Naeim al-Halbosi, a leader of a Sunni tribal group opposed to al-Qaida, was injured in Saturday's blast near Fallujah. His son and two bodyguards were killed.
Meanwhile, hundreds of thousands of pilgrims are streaming into Baghdad to visit an important Shi'ite holy site.
The Kazimiyah shrine also has been the frequent target of Sunni militant attacks.
The pilgrimage marks one of the first major security challenges Iraqi forces have faced on their own since U.S. troops withdrew from Iraqi cities.
In another development, a security helicopter used to protect diplomats in Iraq crashed just outside of Baghdad, killing two crew members.
An investigation is underway to determine the cause of the crash.
Officials say the MC-530 chopper was on a training exercise when it went down.
The United States contracted the security firm that owns the helicopter.
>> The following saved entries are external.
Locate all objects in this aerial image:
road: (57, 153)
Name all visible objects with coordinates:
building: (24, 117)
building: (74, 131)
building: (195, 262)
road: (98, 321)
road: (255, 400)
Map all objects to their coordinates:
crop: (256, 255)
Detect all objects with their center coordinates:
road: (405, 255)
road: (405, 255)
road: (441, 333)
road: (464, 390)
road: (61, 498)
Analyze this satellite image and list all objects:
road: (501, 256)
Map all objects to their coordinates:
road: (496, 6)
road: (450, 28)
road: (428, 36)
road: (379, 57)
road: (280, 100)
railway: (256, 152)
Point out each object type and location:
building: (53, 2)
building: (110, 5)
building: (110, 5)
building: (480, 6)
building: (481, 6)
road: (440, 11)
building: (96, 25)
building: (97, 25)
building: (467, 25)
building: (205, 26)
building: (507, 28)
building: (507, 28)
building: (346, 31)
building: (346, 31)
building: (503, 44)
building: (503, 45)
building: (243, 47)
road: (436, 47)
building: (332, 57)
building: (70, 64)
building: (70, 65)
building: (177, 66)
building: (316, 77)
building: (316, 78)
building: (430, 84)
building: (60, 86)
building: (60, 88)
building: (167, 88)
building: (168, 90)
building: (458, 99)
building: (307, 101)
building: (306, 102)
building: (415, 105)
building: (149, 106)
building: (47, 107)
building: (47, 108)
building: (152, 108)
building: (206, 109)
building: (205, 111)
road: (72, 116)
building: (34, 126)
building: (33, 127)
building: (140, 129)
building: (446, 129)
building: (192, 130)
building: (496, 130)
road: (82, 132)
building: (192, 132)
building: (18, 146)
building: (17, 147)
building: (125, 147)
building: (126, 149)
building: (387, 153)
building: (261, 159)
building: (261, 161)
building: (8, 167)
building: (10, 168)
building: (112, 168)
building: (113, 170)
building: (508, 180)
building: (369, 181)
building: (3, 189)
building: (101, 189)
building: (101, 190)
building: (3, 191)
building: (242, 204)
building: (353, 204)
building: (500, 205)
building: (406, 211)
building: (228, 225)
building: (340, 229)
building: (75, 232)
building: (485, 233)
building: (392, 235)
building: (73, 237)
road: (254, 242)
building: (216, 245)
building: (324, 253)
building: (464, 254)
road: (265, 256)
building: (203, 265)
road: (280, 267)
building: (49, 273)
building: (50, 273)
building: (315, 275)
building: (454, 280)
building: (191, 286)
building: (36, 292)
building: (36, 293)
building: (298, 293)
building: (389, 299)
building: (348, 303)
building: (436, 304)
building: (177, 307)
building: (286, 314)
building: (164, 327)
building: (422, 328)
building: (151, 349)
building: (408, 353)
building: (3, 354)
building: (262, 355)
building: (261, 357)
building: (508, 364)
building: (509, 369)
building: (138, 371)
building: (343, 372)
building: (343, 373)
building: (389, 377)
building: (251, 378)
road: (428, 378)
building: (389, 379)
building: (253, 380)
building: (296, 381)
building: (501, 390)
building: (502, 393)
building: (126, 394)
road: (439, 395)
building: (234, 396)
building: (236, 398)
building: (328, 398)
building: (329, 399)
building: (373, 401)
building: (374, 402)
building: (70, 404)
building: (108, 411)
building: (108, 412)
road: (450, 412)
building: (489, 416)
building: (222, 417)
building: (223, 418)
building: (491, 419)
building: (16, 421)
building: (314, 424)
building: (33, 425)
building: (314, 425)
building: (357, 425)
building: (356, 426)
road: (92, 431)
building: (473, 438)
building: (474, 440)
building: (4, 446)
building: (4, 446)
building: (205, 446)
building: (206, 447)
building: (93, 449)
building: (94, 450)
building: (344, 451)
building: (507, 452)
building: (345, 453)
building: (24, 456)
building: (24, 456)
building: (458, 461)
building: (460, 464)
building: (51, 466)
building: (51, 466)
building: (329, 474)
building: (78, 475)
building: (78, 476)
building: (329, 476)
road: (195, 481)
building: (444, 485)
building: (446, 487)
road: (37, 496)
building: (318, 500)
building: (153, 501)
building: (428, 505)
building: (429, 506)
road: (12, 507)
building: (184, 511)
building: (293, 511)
The company, Xe, was formerly known as Blackwater.
The firm recently lost its license to work in Iraq, after employees working for the company when it was known as Blackwater were involved in a controversial shooting that killed at least 14 civilians in 2007.
In May, a spokeswoman at the U.S. Embassy in Baghdad said the security firm had finished its work in the Iraqi capital but said it still had contracts in other areas of Iraq that were set to end soon.
Some information for this report was provided by AFP, AP and Reuters.